> _What this task involves_: Count lines with "performed" below; give only the number.

> _Data extract_:
****************
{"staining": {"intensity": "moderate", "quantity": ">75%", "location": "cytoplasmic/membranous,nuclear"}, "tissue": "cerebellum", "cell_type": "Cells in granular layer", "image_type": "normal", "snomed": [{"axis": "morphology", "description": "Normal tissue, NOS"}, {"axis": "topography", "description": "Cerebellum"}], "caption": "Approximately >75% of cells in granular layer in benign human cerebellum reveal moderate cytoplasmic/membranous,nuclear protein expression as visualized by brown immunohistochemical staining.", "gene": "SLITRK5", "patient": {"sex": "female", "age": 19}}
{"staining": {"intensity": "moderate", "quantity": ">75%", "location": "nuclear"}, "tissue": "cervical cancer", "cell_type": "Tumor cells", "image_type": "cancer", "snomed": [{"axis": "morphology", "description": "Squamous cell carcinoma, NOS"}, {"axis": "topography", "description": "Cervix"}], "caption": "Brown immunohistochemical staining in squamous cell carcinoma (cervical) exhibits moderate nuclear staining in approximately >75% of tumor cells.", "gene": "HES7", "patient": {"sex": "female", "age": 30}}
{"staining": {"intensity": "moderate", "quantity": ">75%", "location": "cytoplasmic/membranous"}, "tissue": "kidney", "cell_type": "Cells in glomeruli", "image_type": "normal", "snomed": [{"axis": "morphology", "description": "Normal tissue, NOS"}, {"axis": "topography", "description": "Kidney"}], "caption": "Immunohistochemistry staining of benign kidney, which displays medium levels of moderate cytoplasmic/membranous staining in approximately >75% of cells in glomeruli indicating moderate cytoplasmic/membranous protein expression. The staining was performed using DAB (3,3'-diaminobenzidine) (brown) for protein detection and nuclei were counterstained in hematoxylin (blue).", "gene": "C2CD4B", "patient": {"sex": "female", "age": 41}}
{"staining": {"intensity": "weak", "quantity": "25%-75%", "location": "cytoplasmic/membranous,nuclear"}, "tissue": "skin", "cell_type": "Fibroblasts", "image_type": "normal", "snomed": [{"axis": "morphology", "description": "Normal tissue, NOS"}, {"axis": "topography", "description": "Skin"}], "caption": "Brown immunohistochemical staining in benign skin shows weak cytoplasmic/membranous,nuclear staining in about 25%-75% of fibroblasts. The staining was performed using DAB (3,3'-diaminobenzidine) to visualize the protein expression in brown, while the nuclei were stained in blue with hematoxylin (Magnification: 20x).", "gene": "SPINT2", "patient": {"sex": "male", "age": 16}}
****************
> _Task solution_: 2